WHAT YOU NEED TO DO = After locating the line that contains "root of tail: (582, 640)", quote it and all lines after it through the end of the entries, and nothing more. Pictures stay out.

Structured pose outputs
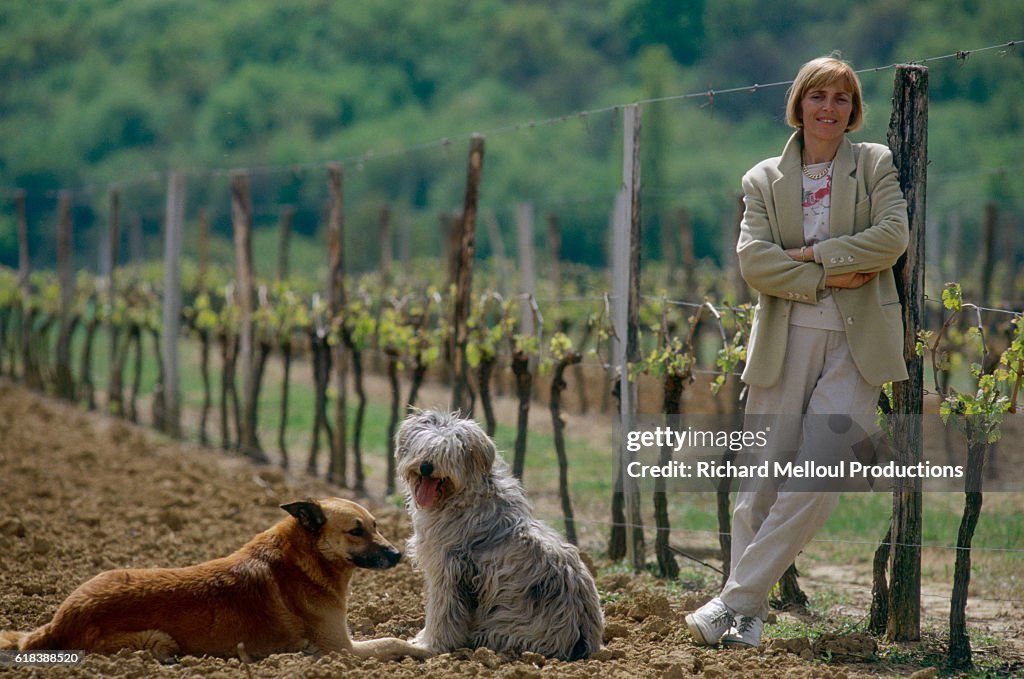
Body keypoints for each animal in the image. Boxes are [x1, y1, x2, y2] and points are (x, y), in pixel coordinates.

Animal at [0, 497, 430, 659]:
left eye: (376, 526)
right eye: (356, 531)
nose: (397, 555)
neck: (304, 558)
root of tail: (59, 620)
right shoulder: (341, 650)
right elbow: (392, 641)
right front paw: (426, 651)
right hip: (158, 641)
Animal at [395, 411, 602, 659]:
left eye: (447, 452)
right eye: (422, 447)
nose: (426, 467)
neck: (463, 498)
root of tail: (582, 640)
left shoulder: (449, 572)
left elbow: (443, 613)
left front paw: (430, 644)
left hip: (502, 626)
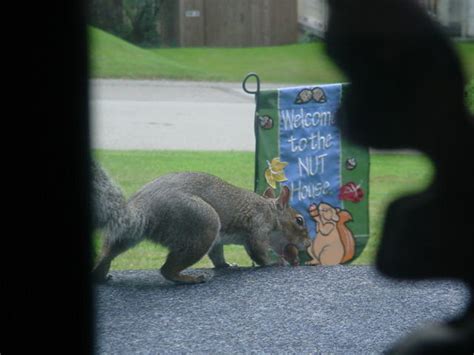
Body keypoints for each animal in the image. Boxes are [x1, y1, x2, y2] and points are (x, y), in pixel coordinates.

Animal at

WRITTEN RESPONSE =
root of tail: (582, 640)
left shoulder: (449, 572)
left elbow: (443, 613)
left front paw: (430, 644)
left hip: (502, 626)
Body keypoints for each animal in the image. Boxes are [x1, y1, x2, y2] and points are (x, y), in pixel coordinates.

Animal at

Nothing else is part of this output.